Como todas las manifestaciones de la cultura popular mezclada con la religiosidad, la danza tiene, o tenía, su misticismo, su simbolismo y sus propios rituales. Cada grupo de danzantes debía componerse de un monarca, dos capitanes, un viejo de la danza, y siempre en números pares, de ocho a 32 danzantes, todos varones. El monarca era el mantenedor y responsable del grupo y de su indumentaria; los capitanes dirigían la coreografía de la danza y “el viejo” tenía una función principal, muy definida, como era la de mantener el espacio físico necesario para que los danzantes ejecutaran correctamente su baile y auxiliarlos en todas sus necesidades de vestido y accesorios durante el tiempo que danzaban, además de marcar con su propia muerte el final de la danza.
Hasta hace unos años, acompañaban a la danza dos instrumentos, el tambor y el violín, y podían ejecutar más de 80 sones diferentes, entre ellos: “La flor”, “La víbora”, “La piña”, “El indio” y “El zoquetal”. Los danzantes de ahora sólo se hacen acompañar por un tambor, no hay monarcas ni capitanes y su vestuario ya no es el mismo.

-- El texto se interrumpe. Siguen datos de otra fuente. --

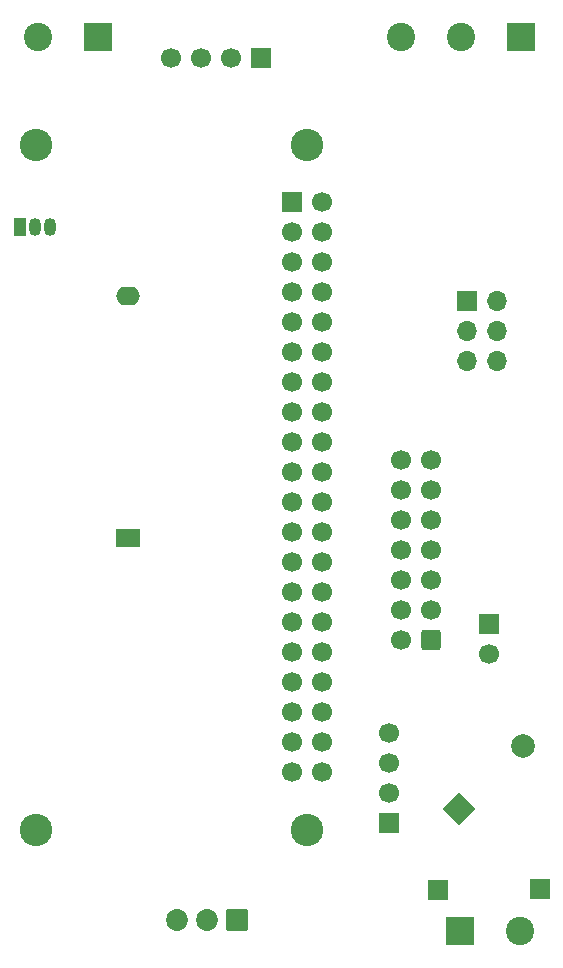
<source format=gbr>
%TF.GenerationSoftware,KiCad,Pcbnew,9.0.6*%
%TF.CreationDate,2025-12-26T20:19:53+00:00*%
%TF.ProjectId,PIDI-BOX-01-MAIN-1-PZ2_ESP-A1,50494449-2d42-44f5-982d-30312d4d4149,01*%
%TF.SameCoordinates,Original*%
%TF.FileFunction,Soldermask,Bot*%
%TF.FilePolarity,Negative*%
%FSLAX46Y46*%
G04 Gerber Fmt 4.6, Leading zero omitted, Abs format (unit mm)*
G04 Created by KiCad (PCBNEW 9.0.6) date 2025-12-26 20:19:53*
%MOMM*%
%LPD*%
G01*
G04 APERTURE LIST*
G04 Aperture macros list*
%AMRoundRect*
0 Rectangle with rounded corners*
0 $1 Rounding radius*
0 $2 $3 $4 $5 $6 $7 $8 $9 X,Y pos of 4 corners*
0 Add a 4 corners polygon primitive as box body*
4,1,4,$2,$3,$4,$5,$6,$7,$8,$9,$2,$3,0*
0 Add four circle primitives for the rounded corners*
1,1,$1+$1,$2,$3*
1,1,$1+$1,$4,$5*
1,1,$1+$1,$6,$7*
1,1,$1+$1,$8,$9*
0 Add four rect primitives between the rounded corners*
20,1,$1+$1,$2,$3,$4,$5,0*
20,1,$1+$1,$4,$5,$6,$7,0*
20,1,$1+$1,$6,$7,$8,$9,0*
20,1,$1+$1,$8,$9,$2,$3,0*%
%AMRotRect*
0 Rectangle, with rotation*
0 The origin of the aperture is its center*
0 $1 length*
0 $2 width*
0 $3 Rotation angle, in degrees counterclockwise*
0 Add horizontal line*
21,1,$1,$2,0,0,$3*%
G04 Aperture macros list end*
%ADD10R,2.400000X2.400000*%
%ADD11C,2.400000*%
%ADD12R,1.700000X1.700000*%
%ADD13C,1.700000*%
%ADD14O,1.700000X1.700000*%
%ADD15RoundRect,0.102000X0.825000X0.825000X-0.825000X0.825000X-0.825000X-0.825000X0.825000X-0.825000X0*%
%ADD16C,1.854000*%
%ADD17RotRect,2.000000X2.000000X45.000000*%
%ADD18C,2.000000*%
%ADD19RoundRect,0.250000X0.600000X0.600000X-0.600000X0.600000X-0.600000X-0.600000X0.600000X-0.600000X0*%
%ADD20C,2.750000*%
%ADD21R,2.000000X1.600000*%
%ADD22O,2.000000X1.600000*%
%ADD23R,1.050000X1.500000*%
%ADD24O,1.050000X1.500000*%
G04 APERTURE END LIST*
D10*
%TO.C,J1*%
X49729600Y-65159600D03*
D11*
X44649600Y-65159600D03*
%TD*%
D12*
%TO.C,J13*%
X74342200Y-131716000D03*
D13*
X74342200Y-129176000D03*
X74342200Y-126636000D03*
X74342200Y-124096000D03*
%TD*%
D12*
%TO.C,J9*%
X80930200Y-87523400D03*
D14*
X83470200Y-87523400D03*
X80930200Y-90063400D03*
X83470200Y-90063400D03*
X80930200Y-92603400D03*
X83470200Y-92603400D03*
%TD*%
D15*
%TO.C,U3*%
X61525600Y-139950000D03*
D16*
X58985600Y-139950000D03*
X56445600Y-139950000D03*
%TD*%
D17*
%TO.C,BZ1*%
X80302194Y-130516806D03*
D18*
X85676206Y-125142794D03*
%TD*%
D12*
%TO.C,J5*%
X63520000Y-66900000D03*
D13*
X60980000Y-66900000D03*
X58440000Y-66900000D03*
X55900000Y-66900000D03*
%TD*%
D19*
%TO.C,J11*%
X77934600Y-116222000D03*
D13*
X75394600Y-116222000D03*
X77934600Y-113682000D03*
X75394600Y-113682000D03*
X77934600Y-111142000D03*
X75394600Y-111142000D03*
X77934600Y-108602000D03*
X75394600Y-108602000D03*
X77934600Y-106062000D03*
X75394600Y-106062000D03*
X77934600Y-103522000D03*
X75394600Y-103522000D03*
X77934600Y-100982000D03*
X75394600Y-100982000D03*
%TD*%
D12*
%TO.C,J3*%
X66149600Y-79089600D03*
D13*
X68689600Y-79089600D03*
X66149600Y-81629600D03*
X68689600Y-81629600D03*
X66149600Y-84169600D03*
X68689600Y-84169600D03*
X66149600Y-86709600D03*
X68689600Y-86709600D03*
X66149600Y-89249600D03*
X68689600Y-89249600D03*
X66149600Y-91789600D03*
X68689600Y-91789600D03*
X66149600Y-94329600D03*
X68689600Y-94329600D03*
X66149600Y-96869600D03*
X68689600Y-96869600D03*
X66149600Y-99409600D03*
X68689600Y-99409600D03*
X66149600Y-101949600D03*
X68689600Y-101949600D03*
X66149600Y-104489600D03*
X68689600Y-104489600D03*
X66149600Y-107029600D03*
X68689600Y-107029600D03*
X66149600Y-109569600D03*
X68689600Y-109569600D03*
X66149600Y-112109600D03*
X68689600Y-112109600D03*
X66149600Y-114649600D03*
X68689600Y-114649600D03*
X66149600Y-117189600D03*
X68689600Y-117189600D03*
X66149600Y-119729600D03*
X68689600Y-119729600D03*
X66149600Y-122269600D03*
X68689600Y-122269600D03*
X66149600Y-124809600D03*
X68689600Y-124809600D03*
X66149600Y-127349600D03*
X68689600Y-127349600D03*
%TD*%
D12*
%TO.C,J12*%
X82862200Y-114845400D03*
D13*
X82862200Y-117385400D03*
%TD*%
D20*
%TO.C,*%
X44449600Y-74259600D03*
%TD*%
%TO.C,*%
X67449600Y-132259600D03*
%TD*%
%TO.C,*%
X44449600Y-132259600D03*
%TD*%
D10*
%TO.C,J14*%
X80332200Y-140823400D03*
D11*
X85412200Y-140823400D03*
%TD*%
D12*
%TO.C,J4*%
X87135800Y-137266400D03*
%TD*%
%TO.C,J8*%
X78525200Y-137368000D03*
%TD*%
D20*
%TO.C,*%
X67449600Y-74259600D03*
%TD*%
D21*
%TO.C,REF\u002A\u002A*%
X52249878Y-107595000D03*
D22*
X52249878Y-87095000D03*
%TD*%
D23*
%TO.C,U4*%
X43085800Y-81246200D03*
D24*
X44355800Y-81246200D03*
X45625800Y-81246200D03*
%TD*%
D10*
%TO.C,J2*%
X85575400Y-65184800D03*
D11*
X80495400Y-65184800D03*
X75415400Y-65184800D03*
%TD*%
M02*

</source>
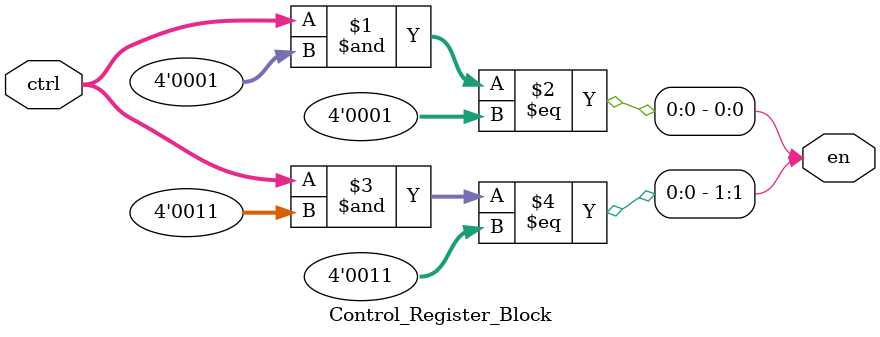
<source format=v>
module Control_Register_Block #(
  parameter n = 4, // number of control signals
  parameter m = 2 // number of enable signals

) (
  input [n-1:0] ctrl,
  output [m-1:0] en
);


// Define subsets of control signals for each enable signal
parameter [n-1:0] en1_ctrls = 4'b0001;
parameter [n-1:0] en2_ctrls = 4'b0011;

// Implement the functionality of the control register block
assign en[0] = (ctrl & en1_ctrls) == en1_ctrls;
assign en[1] = (ctrl & en2_ctrls) == en2_ctrls;

endmodule
</source>
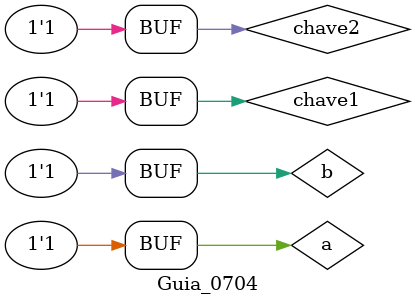
<source format=v>
/* 
Guia_0704.v 
855842 - Mateus Resende Ottoni

iverilog -o Guia_0704.vvp Guia_0704.v
vvp Guia_0704.vvp
*/



// Modulo
//----------------------------------------
module f04_s (output s,
                   input a, b, chave1, chave2);


   not   NOT1   ( not_chave1,   chave1);
   not   NOT2   ( not_chave2,   chave2);

// Porta 1 e 2 (NOR e OR)
   nor   NOR1   (        s_1,        a,           b);
   and   AND1   (      s_nor,      s_1,  not_chave1); // Seleção com uso da chave
   or    OR1    (        s_2,        a,           b);
   and   AND2   (       s_or,      s_2,      chave1); // Seleção com uso da chave
   or    OR2    (       s_g1,    s_nor,        s_or);

// Porta 3 e 4 (XOR e XNOR)
   xor   XOR1   (        s_3,        a,           b);
   and   AND3   (      s_xor,      s_3,  not_chave1); // Seleção com uso da chave
   xnor  XNOR1  (        s_4,        a,           b);
   and   AND4   (     s_xnor,      s_4,      chave1); // Seleção com uso da chave
   or    OR3    (       s_g2,    s_xor,      s_xnor);

// Resultado
   and   AND6   (       s_xo,     s_g1,  not_chave2);
   and   AND7   (        s_o,     s_g2,      chave2);
   or    OR4    (          s,     s_xo,         s_o);


endmodule
//----------------------------------------




// Modulo principal
module Guia_0704; 

// Definir dados
reg a, b, chave1, chave2;
wire w_lu;

f04_s    f04 (w_lu, a, b, chave1, chave2);




 initial
  begin
   a      = 1'b0;
   b      = 1'b0;
   chave1 = 1'b0;
   chave2 = 1'b0;
  end


// Main 
initial 
begin : main 

$display ( "Guia_0704" );

/*	Mostrar valores em tabela				*/
$display ( "" );
$display ( "____________________________________________" );
$display ( "| a | b || chave 1 | chave 2 || resultado ||" );
$display ( "|---|---||---------|---------||-----------||" );
$monitor ( "| %b | %b ||       %b |       %b ||         %b ||",
               a,   b,     chave1,     chave2,        w_lu );
/*								*/

/*	Atualizar valores		*/

#1;  b = 1'b1;
#1;  b = 1'b0; a = 1'b1;
#1;  b = 1'b1;
#1;

/*					*/

/*	Separação			*/
$display ( "|---|---||---------|---------||-----------||" );
#1;  b = 1'b0; a = 1'b0; chave1 = 1'b1;
/*					*/

/*	Atualizar valores		*/

#1;  b = 1'b1;
#1;  b = 1'b0; a = 1'b1;
#1;  b = 1'b1;
#1;

/*					*/

/*	Separação			*/
$display ( "|---|---||---------|---------||-----------||" );
#1;  b = 1'b0; a = 1'b0; chave1 = 1'b0; chave2 = 1'b1;
/*					*/

/*	Atualizar valores		*/

#1;  b = 1'b1;
#1;  b = 1'b0; a = 1'b1;
#1;  b = 1'b1;
#1;

/*					*/

/*	Separação			*/
$display ( "|---|---||---------|---------||-----------||" );
#1;  b = 1'b0; a = 1'b0; chave1 = 1'b1;
/*					*/

/*	Atualizar valores		*/

#1;  b = 1'b1;
#1;  b = 1'b0; a = 1'b1;
#1;  b = 1'b1;
#1;

/*					*/

end // main 

endmodule // Guia_0704

/*	Previsão de Testes 		*/
/*
____________________________________________
| a | b || chave 1 | chave 2 || resultado ||
|---|---||---------|---------||-----------||
| 0 | 0 ||       0 |       0 ||         1 ||
| 0 | 1 ||       0 |       0 ||         0 ||
| 1 | 0 ||       0 |       0 ||         0 ||
| 1 | 1 ||       0 |       0 ||         0 ||
|---|---||---------|---------||-----------||
| 0 | 0 ||       1 |       0 ||         0 ||
| 0 | 1 ||       1 |       0 ||         1 ||
| 1 | 0 ||       1 |       0 ||         1 ||
| 1 | 1 ||       1 |       0 ||         1 ||
|---|---||---------|---------||-----------||
| 0 | 0 ||       0 |       1 ||         0 ||
| 0 | 1 ||       0 |       1 ||         1 ||
| 1 | 0 ||       0 |       1 ||         1 ||
| 1 | 1 ||       0 |       1 ||         0 ||
|---|---||---------|---------||-----------||
| 0 | 0 ||       1 |       1 ||         1 ||
| 0 | 1 ||       1 |       1 ||         0 ||
| 1 | 0 ||       1 |       1 ||         0 ||
| 1 | 1 ||       1 |       1 ||         1 ||

*/
/*					*/

</source>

En Saltillo, la “Danza Tlaxcalteca del Ojo de Agua” ha guardado su tradición por varias generaciones gracias a don Pancho “La Gallina” Gámez, de quien hablaremos en las próxima colaboración; a su predecesor, quien le entregó el grupo de la danza; y a su familia, que ha continuado luchando por su supervivencia. El tiempo, que todo lo muda, no ha podido dispersar a los danzantes.